# [EXERCISE PROMPT]
Write out, please, the lines from the beginning of the material to the line with "As discussed below, a", including both ends and nothing else.

# [SUPPLIED RECORDS]

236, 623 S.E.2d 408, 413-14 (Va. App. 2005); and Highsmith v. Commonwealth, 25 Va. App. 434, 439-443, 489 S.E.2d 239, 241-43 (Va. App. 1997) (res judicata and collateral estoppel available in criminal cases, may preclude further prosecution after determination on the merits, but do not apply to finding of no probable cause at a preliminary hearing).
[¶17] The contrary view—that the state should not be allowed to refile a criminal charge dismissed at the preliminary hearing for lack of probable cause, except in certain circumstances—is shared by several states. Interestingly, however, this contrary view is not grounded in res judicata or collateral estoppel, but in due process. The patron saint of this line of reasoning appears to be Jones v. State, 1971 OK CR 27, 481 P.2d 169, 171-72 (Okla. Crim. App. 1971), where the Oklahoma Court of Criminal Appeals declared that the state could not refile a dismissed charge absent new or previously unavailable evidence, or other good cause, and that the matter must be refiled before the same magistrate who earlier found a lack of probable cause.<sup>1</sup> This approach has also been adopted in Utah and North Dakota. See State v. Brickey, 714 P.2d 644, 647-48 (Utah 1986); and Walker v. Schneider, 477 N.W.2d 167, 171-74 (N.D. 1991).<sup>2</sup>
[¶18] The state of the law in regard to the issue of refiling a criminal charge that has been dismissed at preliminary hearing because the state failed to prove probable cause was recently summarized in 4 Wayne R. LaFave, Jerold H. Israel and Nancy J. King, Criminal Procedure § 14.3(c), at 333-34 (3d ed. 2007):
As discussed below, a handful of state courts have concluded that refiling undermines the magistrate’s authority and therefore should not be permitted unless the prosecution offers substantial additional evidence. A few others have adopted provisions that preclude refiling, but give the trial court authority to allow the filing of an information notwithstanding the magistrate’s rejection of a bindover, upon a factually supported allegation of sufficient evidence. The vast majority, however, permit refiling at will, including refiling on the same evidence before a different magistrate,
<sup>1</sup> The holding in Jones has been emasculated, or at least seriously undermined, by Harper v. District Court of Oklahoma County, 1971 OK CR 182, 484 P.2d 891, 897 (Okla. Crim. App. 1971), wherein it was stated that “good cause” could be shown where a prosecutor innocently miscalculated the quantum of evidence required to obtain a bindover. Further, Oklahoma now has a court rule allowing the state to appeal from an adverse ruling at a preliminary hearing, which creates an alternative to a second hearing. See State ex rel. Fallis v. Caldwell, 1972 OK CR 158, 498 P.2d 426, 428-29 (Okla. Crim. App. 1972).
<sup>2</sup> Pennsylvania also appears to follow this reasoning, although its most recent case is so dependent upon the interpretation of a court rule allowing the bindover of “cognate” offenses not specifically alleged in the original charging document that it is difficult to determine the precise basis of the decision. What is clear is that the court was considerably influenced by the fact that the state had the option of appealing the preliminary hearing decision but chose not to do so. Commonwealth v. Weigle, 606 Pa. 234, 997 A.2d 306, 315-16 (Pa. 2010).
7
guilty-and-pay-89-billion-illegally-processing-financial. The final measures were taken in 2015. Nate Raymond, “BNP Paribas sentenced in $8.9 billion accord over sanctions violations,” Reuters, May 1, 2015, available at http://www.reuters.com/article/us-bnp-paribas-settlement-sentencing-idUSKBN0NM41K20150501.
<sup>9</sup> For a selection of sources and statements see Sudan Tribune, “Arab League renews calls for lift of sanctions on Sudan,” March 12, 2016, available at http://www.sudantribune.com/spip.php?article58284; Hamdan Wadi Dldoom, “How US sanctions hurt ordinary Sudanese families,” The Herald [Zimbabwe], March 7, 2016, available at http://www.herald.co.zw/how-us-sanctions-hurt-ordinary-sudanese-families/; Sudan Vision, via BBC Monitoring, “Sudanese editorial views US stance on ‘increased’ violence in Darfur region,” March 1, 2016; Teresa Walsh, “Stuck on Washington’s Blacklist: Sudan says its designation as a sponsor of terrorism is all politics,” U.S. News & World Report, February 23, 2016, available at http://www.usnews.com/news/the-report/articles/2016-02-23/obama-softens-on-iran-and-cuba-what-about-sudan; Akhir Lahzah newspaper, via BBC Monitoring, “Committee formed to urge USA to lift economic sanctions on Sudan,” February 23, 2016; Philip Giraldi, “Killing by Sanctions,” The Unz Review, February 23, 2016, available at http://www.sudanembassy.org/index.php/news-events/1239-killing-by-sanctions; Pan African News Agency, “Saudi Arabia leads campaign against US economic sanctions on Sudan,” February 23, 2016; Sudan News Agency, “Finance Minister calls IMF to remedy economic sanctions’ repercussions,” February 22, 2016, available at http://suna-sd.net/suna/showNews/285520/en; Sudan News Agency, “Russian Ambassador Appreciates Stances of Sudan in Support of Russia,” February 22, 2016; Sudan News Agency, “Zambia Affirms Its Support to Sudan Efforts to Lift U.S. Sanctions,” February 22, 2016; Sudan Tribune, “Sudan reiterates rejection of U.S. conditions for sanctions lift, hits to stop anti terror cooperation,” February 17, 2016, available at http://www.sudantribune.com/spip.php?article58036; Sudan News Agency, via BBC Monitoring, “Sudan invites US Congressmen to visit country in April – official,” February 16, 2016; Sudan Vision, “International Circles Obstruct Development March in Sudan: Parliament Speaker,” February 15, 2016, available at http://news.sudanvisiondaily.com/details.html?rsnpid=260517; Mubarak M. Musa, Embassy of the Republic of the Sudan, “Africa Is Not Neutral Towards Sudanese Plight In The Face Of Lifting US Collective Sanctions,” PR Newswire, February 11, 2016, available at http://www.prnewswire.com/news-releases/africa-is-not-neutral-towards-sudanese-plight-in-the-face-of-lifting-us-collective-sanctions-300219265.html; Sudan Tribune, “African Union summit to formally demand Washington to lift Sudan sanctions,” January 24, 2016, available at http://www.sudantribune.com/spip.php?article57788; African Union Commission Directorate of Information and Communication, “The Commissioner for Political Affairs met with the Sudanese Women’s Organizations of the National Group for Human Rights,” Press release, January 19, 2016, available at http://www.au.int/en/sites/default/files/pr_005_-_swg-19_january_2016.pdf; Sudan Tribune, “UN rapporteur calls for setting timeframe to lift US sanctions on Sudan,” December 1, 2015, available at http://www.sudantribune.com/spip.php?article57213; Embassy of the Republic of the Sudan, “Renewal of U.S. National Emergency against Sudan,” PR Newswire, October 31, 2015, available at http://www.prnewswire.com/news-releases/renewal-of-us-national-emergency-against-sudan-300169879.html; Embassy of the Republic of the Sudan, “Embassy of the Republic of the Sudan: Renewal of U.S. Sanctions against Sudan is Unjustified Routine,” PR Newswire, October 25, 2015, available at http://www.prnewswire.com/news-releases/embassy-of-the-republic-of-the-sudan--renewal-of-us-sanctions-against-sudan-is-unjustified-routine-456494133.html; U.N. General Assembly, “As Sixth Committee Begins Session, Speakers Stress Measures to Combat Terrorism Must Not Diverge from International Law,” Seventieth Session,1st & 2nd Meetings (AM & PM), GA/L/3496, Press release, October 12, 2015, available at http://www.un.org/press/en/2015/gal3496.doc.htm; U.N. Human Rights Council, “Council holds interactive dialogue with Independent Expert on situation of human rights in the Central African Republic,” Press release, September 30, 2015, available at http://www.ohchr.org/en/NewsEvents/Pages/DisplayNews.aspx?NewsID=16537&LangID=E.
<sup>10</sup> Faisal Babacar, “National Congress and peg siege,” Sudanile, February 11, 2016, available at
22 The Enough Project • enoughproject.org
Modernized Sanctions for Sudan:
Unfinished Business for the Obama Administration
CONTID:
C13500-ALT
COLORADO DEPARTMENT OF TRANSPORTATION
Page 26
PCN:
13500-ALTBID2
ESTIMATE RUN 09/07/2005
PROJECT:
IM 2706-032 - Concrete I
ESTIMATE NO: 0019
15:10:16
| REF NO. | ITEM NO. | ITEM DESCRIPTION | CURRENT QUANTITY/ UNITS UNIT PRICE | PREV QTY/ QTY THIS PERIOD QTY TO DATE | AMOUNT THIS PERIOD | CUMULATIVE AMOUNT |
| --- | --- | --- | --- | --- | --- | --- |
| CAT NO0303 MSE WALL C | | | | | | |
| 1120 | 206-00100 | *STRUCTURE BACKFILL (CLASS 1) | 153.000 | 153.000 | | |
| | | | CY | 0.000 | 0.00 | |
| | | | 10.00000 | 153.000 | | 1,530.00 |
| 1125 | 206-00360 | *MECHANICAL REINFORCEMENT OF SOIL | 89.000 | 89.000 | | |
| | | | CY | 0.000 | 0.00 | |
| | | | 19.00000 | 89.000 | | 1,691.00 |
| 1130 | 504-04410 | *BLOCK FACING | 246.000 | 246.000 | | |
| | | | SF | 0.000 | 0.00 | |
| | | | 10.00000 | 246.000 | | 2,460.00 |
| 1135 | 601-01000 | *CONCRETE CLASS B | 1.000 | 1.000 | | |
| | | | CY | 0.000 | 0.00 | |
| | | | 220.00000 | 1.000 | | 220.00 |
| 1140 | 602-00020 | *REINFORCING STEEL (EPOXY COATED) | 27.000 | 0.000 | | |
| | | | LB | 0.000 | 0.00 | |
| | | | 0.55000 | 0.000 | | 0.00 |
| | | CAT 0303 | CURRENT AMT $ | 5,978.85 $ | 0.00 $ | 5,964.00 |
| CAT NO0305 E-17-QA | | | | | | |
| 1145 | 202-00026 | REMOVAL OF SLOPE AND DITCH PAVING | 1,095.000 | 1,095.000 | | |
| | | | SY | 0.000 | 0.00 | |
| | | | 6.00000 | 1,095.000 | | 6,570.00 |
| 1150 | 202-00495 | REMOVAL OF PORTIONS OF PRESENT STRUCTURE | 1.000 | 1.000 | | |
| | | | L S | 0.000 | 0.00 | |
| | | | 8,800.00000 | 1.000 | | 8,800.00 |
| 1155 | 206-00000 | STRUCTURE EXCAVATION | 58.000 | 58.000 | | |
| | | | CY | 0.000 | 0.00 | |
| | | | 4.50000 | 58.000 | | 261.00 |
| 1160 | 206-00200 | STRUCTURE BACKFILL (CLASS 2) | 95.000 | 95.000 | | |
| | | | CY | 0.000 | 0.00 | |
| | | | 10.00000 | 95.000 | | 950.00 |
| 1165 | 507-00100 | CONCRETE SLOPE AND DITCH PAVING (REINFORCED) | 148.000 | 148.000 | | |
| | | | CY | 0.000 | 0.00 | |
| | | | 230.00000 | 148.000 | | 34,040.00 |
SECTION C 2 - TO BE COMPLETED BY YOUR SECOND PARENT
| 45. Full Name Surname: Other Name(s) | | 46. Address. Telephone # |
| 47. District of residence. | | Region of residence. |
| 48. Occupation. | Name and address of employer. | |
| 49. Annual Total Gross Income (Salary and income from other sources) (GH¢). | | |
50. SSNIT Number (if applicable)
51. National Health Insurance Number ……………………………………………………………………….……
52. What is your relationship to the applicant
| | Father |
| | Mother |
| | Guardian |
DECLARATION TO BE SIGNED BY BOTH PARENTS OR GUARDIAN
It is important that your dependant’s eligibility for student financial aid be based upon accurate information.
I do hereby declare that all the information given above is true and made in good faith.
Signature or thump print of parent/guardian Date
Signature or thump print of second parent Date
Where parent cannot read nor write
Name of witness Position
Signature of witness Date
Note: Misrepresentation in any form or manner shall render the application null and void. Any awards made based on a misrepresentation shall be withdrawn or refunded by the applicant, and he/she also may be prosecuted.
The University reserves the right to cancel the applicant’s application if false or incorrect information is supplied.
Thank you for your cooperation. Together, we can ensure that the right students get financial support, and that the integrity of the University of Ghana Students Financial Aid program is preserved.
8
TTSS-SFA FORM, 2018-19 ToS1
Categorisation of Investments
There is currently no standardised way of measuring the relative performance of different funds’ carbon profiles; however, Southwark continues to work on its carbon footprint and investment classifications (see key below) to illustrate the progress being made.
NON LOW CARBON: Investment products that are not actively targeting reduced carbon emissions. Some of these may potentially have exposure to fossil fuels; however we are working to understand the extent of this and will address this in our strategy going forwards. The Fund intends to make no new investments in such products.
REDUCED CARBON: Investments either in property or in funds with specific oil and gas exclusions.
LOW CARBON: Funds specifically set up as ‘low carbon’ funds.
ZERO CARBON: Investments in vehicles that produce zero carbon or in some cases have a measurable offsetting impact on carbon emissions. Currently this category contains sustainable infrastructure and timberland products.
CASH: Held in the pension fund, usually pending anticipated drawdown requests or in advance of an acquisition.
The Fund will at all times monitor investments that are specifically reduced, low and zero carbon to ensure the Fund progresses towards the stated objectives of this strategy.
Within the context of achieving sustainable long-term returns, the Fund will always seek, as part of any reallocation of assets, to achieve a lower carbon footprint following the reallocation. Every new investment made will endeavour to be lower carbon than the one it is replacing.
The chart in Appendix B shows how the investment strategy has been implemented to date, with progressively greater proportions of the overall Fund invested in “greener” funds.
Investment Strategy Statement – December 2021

# [RESPONSE BOX]
236, 623 S.E.2d 408, 413-14 (Va. App. 2005); and Highsmith v. Commonwealth, 25 Va. App. 434, 439-443, 489 S.E.2d 239, 241-43 (Va. App. 1997) (res judicata and collateral estoppel available in criminal cases, may preclude further prosecution after determination on the merits, but do not apply to finding of no probable cause at a preliminary hearing).
[¶17] The contrary view—that the state should not be allowed to refile a criminal charge dismissed at the preliminary hearing for lack of probable cause, except in certain circumstances—is shared by several states. Interestingly, however, this contrary view is not grounded in res judicata or collateral estoppel, but in due process. The patron saint of this line of reasoning appears to be Jones v. State, 1971 OK CR 27, 481 P.2d 169, 171-72 (Okla. Crim. App. 1971), where the Oklahoma Court of Criminal Appeals declared that the state could not refile a dismissed charge absent new or previously unavailable evidence, or other good cause, and that the matter must be refiled before the same magistrate who earlier found a lack of probable cause.<sup>1</sup> This approach has also been adopted in Utah and North Dakota. See State v. Brickey, 714 P.2d 644, 647-48 (Utah 1986); and Walker v. Schneider, 477 N.W.2d 167, 171-74 (N.D. 1991).<sup>2</sup>
[¶18] The state of the law in regard to the issue of refiling a criminal charge that has been dismissed at preliminary hearing because the state failed to prove probable cause was recently summarized in 4 Wayne R. LaFave, Jerold H. Israel and Nancy J. King, Criminal Procedure § 14.3(c), at 333-34 (3d ed. 2007):
As discussed below, a handful of state courts have concluded that refiling undermines the magistrate’s authority and therefore should not be permitted unless the prosecution offers substantial additional evidence. A few others have adopted provisions that preclude refiling, but give the trial court authority to allow the filing of an information notwithstanding the magistrate’s rejection of a bindover, upon a factually supported allegation of sufficient evidence. The vast majority, however, permit refiling at will, including refiling on the same evidence before a different magistrate,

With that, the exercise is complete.